I guess the scale of centralization is the real question.

------
philk
Seems like feel-good nonsense.

I hate this sort of thing. Capitalism has delivered huge benefits in terms of
prosperity, advancement and health. We've got to the point where someone
willing to accept a lowered standard of living can take lots of time off and
use it to focus on other things that are important to them. (The fact that
people continue to toil to get more possessions just shows where their
priorities lie).

Unfortunately there's always a small contingent who think that all this
advancement is terrible and we'd be better off living the kind of "simple but
happy" lives they condescendingly imagine people in the third world live.

------
jonasvp
Definitely a great book.
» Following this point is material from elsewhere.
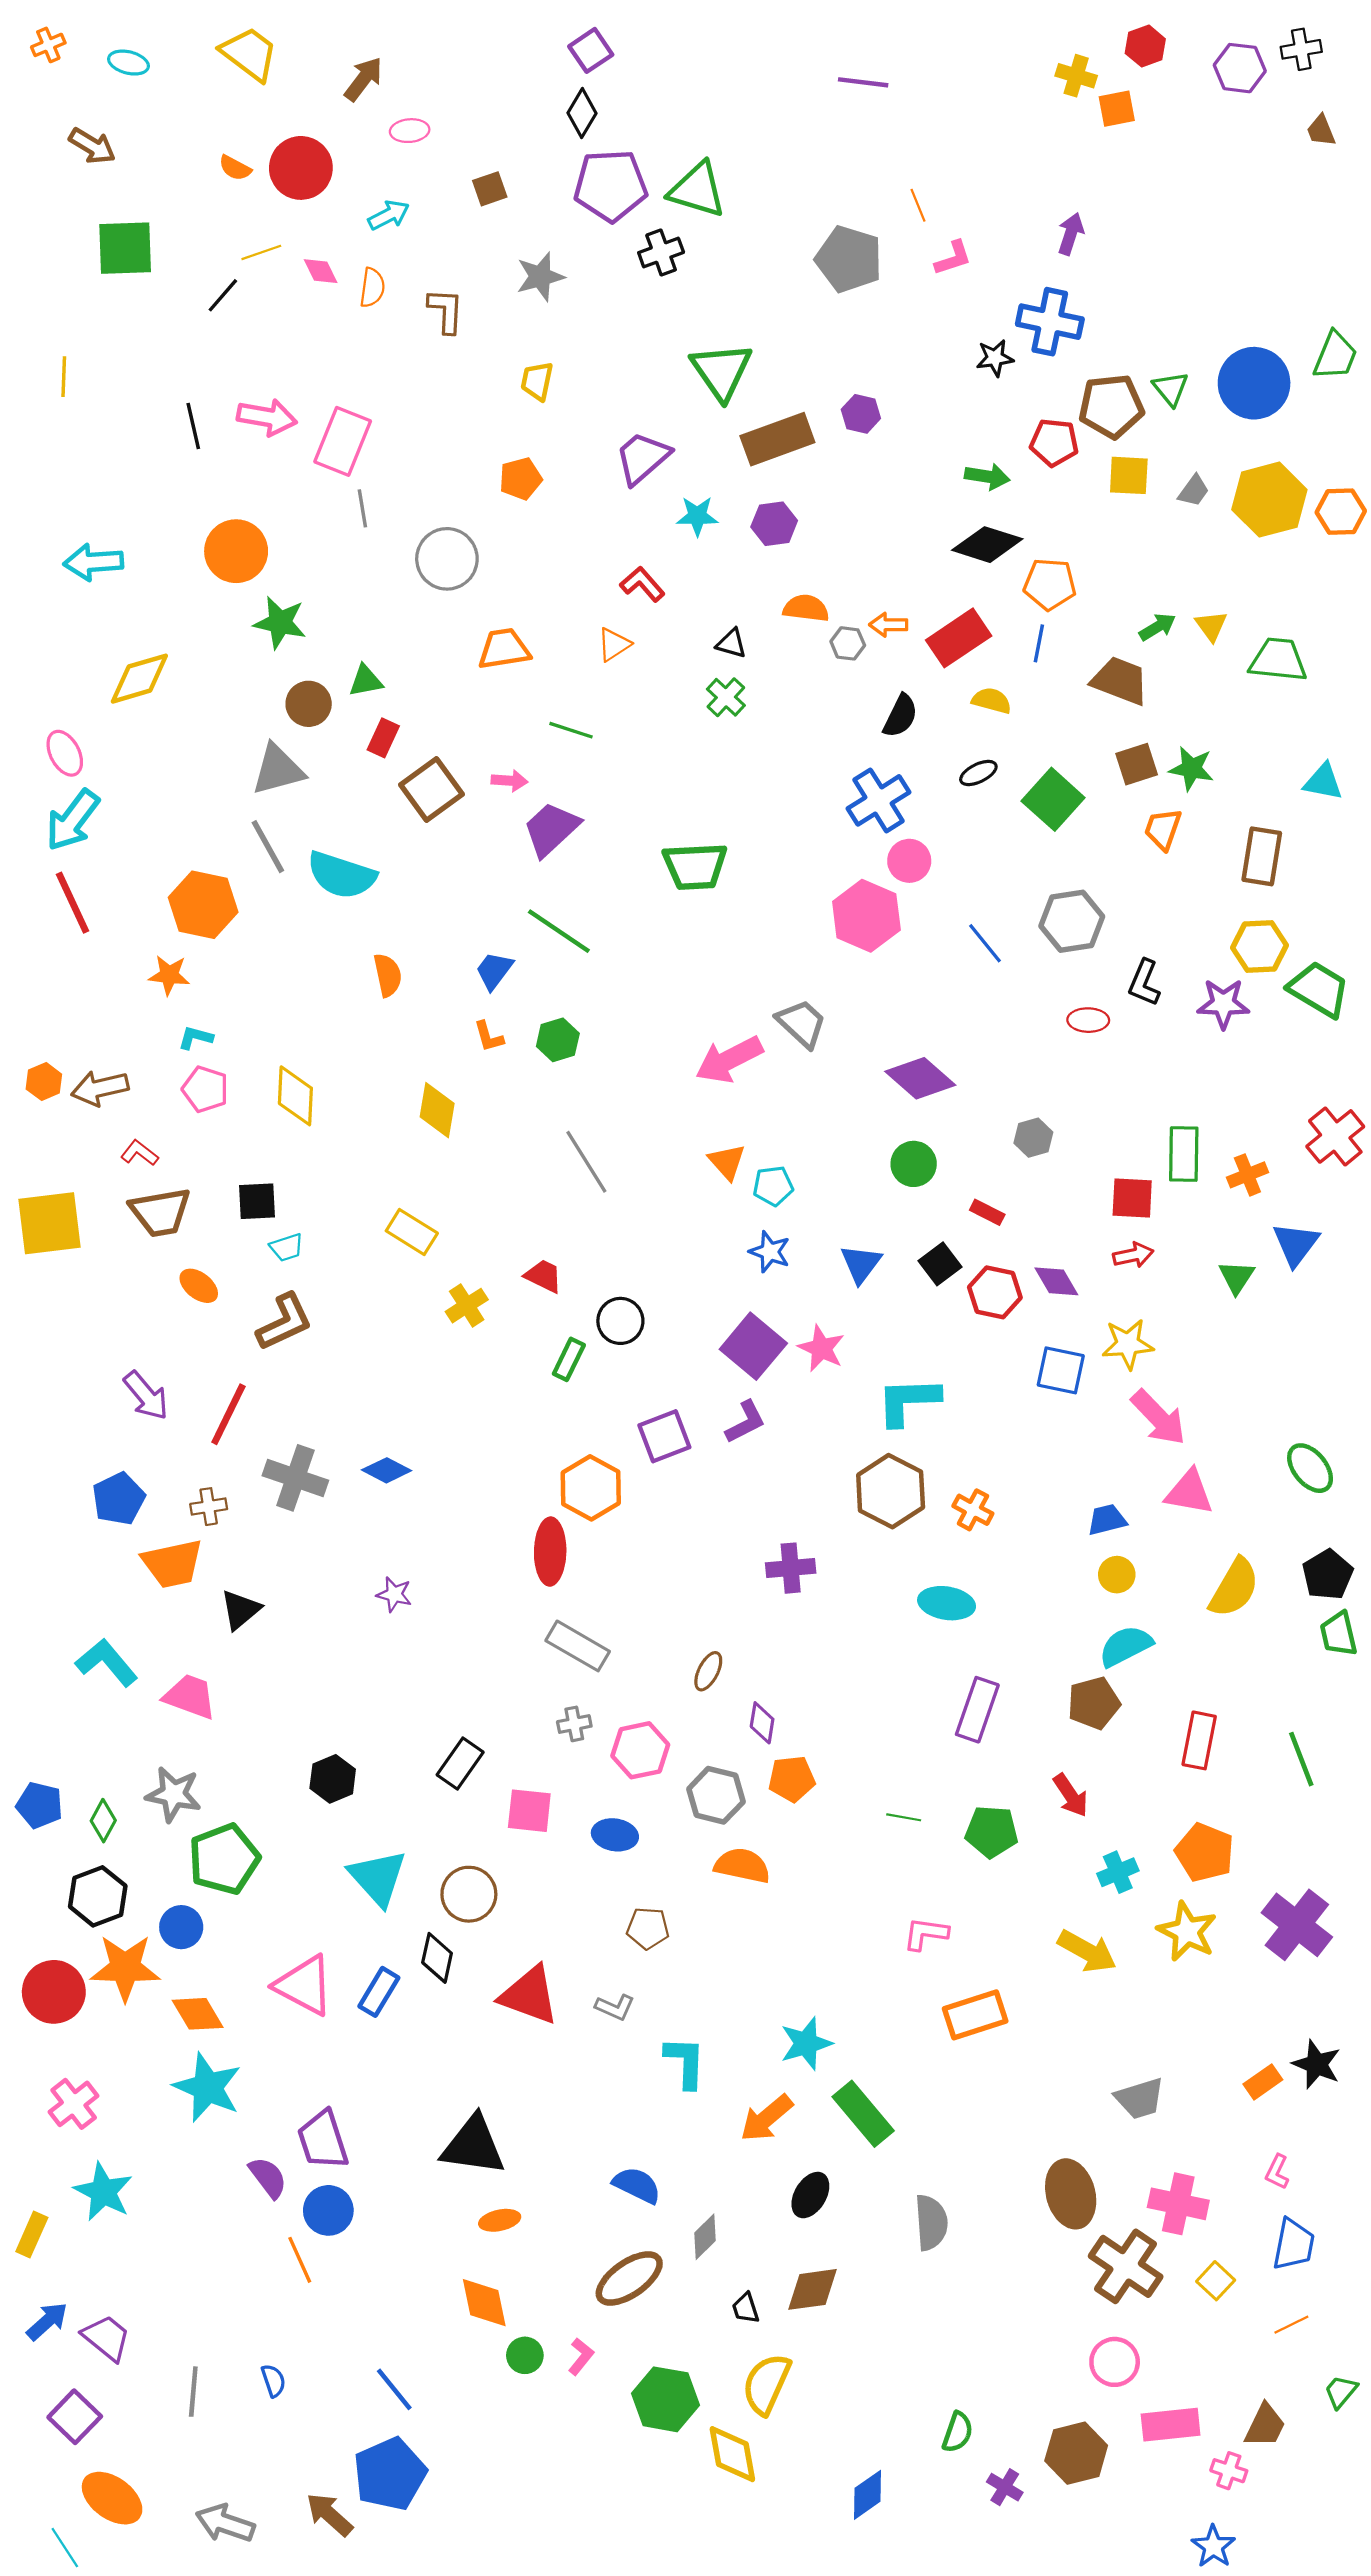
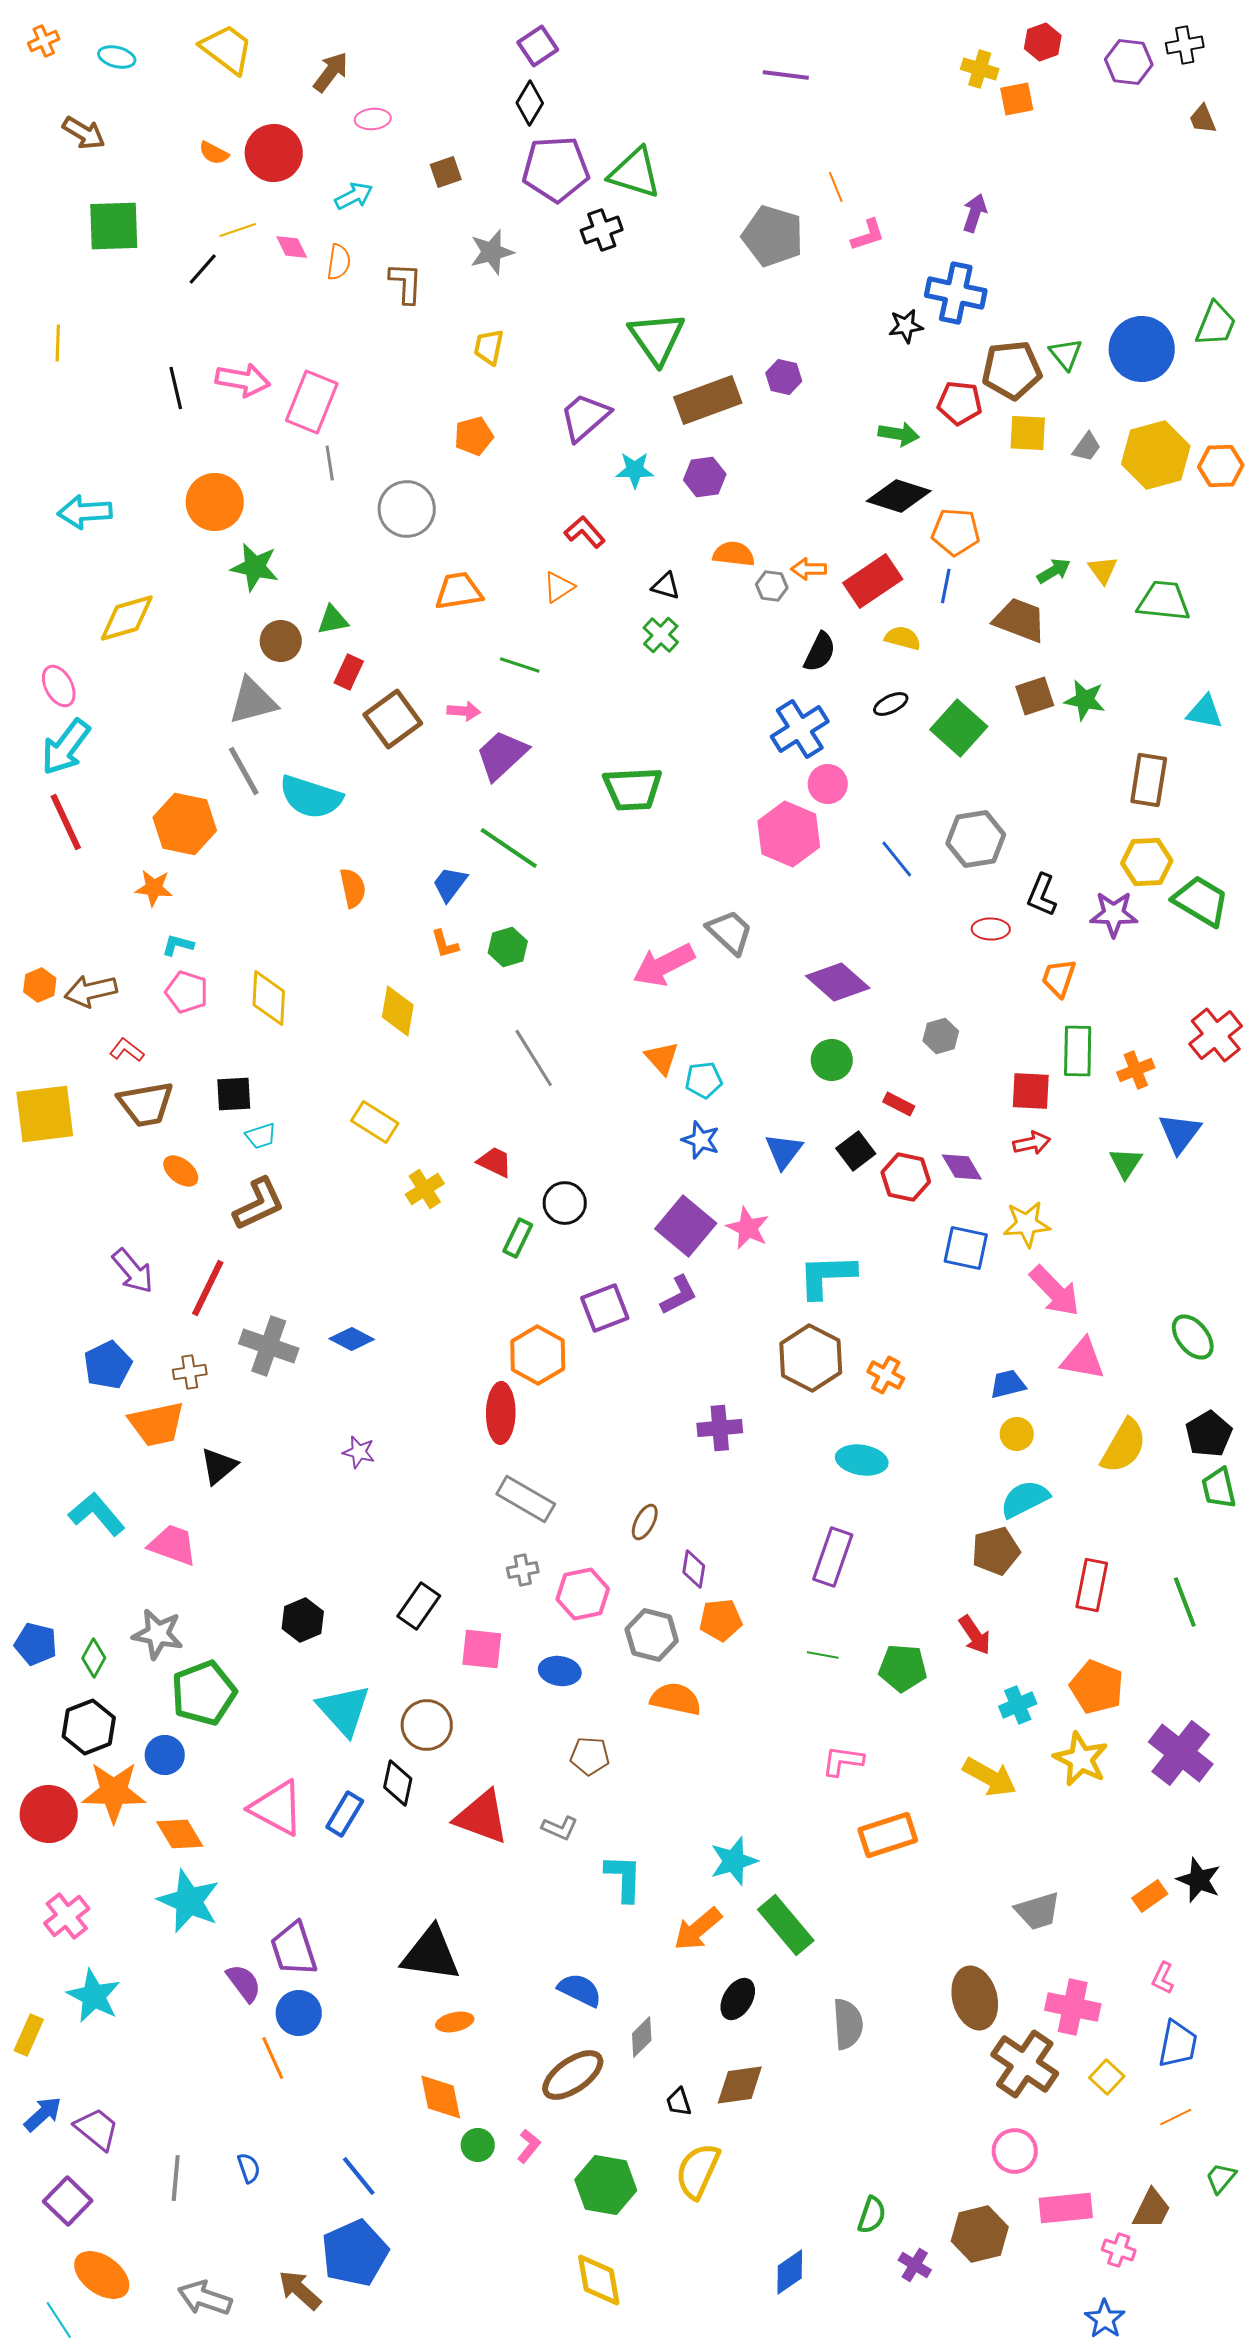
orange trapezoid: (1163, 829) -> (1059, 978), moved
purple rectangle: (977, 1710) -> (833, 1557), moved
yellow diamond: (732, 2454) -> (599, 2280), moved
If you're interested in human-scale development, you
should definitely check out the writings of Leopold Kohr
(<http://en.wikipedia.org/wiki/Leopold_Kohr>). E.F. Schumacher (of "Small is
Beautiful" fame) was one of his students and Kohr writes even closer to the
bone.

His books (my favorite: "The Overdeveloped Nations") are not only extremly
insightful but actually fun to read.

------
rmk
I have been meaning to read this for a _long_ time...

Doesn't it say that there is something wrong with the scale of things in the
first world (and point that out using energy consumption stats?)

------
eru
The book is a nice read and pretty inspiring. I even gave it as a gift to a
friend a few years ago.

Though e.g. in power plants big tends to be more efficient than small.